Digamos que llevo meses sin escribir nada. Gran error para un proyecto de periodista. Qué alivio, para los que me consideran una pesada. Quizá es que no tengo nada que contar. Quizá no sea eso. Me inclino más por pesar que tengo muchas cosas que contar, pero que no me apetece hacerlo.
Me ha costado mucho volver a escribir en este blog. Muchos se ríen de mí cuando digo que echo terriblemente de menos mi vida en Escocia. En especial a mis amigos, a los que sigo viendo de vez en cuando por Skype. Ya estoy metida de lleno en la rutina y aunque casi no tengo tiempo para mí, me siento aliviada. El estar sin hacer nada en el verano me agobiaba. Si, vale, debería aprovechar para descansar, pero el descanso me aburre.
De todas formas ha sido un verano genial. Ha habido cosas de las que prefiero no acordarme, me ponen triste. Pero en términos generales, no ha estado mal. He redescubierto el significado el término amistad. Me he sentido realmente arropada por los míos y eso es lo más bonito que hay.
Y ya está aquí el otoño.
Qué rápido ha pasado el tiempo.
Hace un año estaba con los preparativos para marcharme. Papeles por aquí, papeles por allá… Residencia, convalidación de asignaturas, vuelo… Que sí, que aun me quedaban muchos meses, pero ya se sabe que mujer precavida vale por dos.
Y aquí estamos, muchos meses después, estudiando otra vez la carrera que tanto me gusta, aunque haya asignaturas que no trague. Suerte que en mes y medio volvemos a Escocia. Lucía, María y yo. Tres petardas de vuelta a nuestros orígenes. Qué suerte hemos tenido de encontrarnos, qué suerte hemos tenido de seguir juntas. Vale, sí, nos separan kilómetros a las unas de las otras y no nos vemos muy a menudo (vale, a Lucía la tengo todo el santo día en clase, lo reconozco); pero qué bonito es saber que están a una llamada, a un whatsapp de distancia.

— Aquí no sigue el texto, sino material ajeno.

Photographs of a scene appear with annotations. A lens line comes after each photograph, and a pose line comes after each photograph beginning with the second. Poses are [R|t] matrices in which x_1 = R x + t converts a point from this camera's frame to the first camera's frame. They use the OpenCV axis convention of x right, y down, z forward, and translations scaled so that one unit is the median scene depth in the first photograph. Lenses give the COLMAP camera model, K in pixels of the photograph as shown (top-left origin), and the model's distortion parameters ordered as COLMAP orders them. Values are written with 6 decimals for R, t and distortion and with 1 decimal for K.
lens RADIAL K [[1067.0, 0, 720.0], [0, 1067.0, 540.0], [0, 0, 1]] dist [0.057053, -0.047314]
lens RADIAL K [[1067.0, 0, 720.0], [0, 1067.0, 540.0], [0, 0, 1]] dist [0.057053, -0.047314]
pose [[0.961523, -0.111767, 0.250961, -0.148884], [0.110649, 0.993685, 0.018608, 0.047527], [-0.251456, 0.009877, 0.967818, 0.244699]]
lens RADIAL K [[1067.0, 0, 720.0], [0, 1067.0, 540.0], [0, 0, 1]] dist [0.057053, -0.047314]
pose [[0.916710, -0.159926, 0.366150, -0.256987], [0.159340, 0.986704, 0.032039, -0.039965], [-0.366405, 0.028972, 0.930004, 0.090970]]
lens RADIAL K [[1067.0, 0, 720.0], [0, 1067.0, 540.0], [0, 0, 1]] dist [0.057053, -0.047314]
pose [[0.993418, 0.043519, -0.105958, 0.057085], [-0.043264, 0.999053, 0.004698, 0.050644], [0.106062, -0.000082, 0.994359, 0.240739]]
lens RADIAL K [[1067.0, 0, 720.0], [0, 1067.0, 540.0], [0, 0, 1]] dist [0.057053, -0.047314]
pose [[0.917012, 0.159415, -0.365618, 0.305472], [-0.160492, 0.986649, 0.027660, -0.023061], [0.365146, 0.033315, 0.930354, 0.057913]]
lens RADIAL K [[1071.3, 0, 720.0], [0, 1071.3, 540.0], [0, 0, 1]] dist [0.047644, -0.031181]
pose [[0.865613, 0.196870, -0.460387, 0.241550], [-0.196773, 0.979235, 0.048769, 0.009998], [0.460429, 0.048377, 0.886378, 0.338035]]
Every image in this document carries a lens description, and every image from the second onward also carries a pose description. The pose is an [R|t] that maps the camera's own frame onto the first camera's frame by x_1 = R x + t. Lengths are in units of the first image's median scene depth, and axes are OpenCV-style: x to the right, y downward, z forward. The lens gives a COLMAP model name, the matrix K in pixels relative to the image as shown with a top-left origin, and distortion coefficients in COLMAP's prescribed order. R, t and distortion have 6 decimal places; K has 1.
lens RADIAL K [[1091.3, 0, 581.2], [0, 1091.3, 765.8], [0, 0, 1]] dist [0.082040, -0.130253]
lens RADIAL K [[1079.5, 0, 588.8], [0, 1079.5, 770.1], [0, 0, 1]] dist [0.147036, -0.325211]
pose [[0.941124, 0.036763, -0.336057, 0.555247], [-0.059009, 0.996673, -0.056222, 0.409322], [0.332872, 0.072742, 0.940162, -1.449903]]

Y a mi pelirroja preferida. A esa sí que la tengo lejos. No le veo mucho porque le ha dado por trabajar como una loca (jodíaa). Pero qué alegría es ver un «tuuuuuuuuuuuuus, qué passsa». A pesar de que SIEMPRE me dé calabazas y nunca quiera unirse a nuestros viajes, la quiero «mogoshon». Tú, pelirroja, cállate y vente p’aquí, loca.
Anda que vaya panorama, amigos.
De vuelta en mordor, con un otoño averaneado, con menos tiempo libre del que tenía antes (que ya era poco), con ganas de dormir a todas horas y con un proyecto de futuro en stand-by.¿Y qué más da?
Bajones siempre hay porque las cosas nunca salen como tú esperas. Estos últimos meses han sido duros, y no solo por la vuelta. Hay otros asuntos más dolorosos que me han hecho ver el poco aprecio que demostramos por lo que tenemos y el daño que hacen las palabras dichas sin pensar. Hay demasiadas cosas materiales a las que damos mayor importancia que a las personas que nos rodean. Creemos que la felicidad consiste en tener el mejor coche, el mejor trabajo, la mejor casa… Y la felicidad está solo en esos pequeños raticos que pasamos con las personas que queremos.
O como me dijo mi tío, con un vaso en la mano y una larga noche por delante, ¿qué es la felicidad, Amaia, sino la ausencia de miedos?
¿Y quién te calma esos miedos que todos tenemos? Tus amigos, tu familia, tú mismo. Siempre habrá cosas que no salgan bien, siempre tendremos un futuro incierto por delante. Nunca podremos estar completamente seguros de cómo nos irá la vida. Una enfermedad, una muerte, un despido, un adiós… Estamos destinados a sufrir toda la vida, pero no tenemos por qué lamentarnos. Qué felices son muchos con una cuarta parte de lo que tenemos nosotros. Familias deshechas, personas hundidas que consiguen sacar lo mejor de cada situación. ¿Qué es la felicidad sino la suma de pequeños momentos alegres? Y aquí estamos, lamentándonos día sí y día también por pequeñas cosas que ni siquiera son relevantes.
«Qué felicidad», pienso mientras revuelvo la bolsita de té en mi taza azul, de asa grande. Mi taza azul, que ha pasado miles de noches en vela conmigo y mis apuntes. «Qué felicidad-repito-, he amanecido tarde, tengo una taza de té caliente en las manos y hoy ha salido el sol».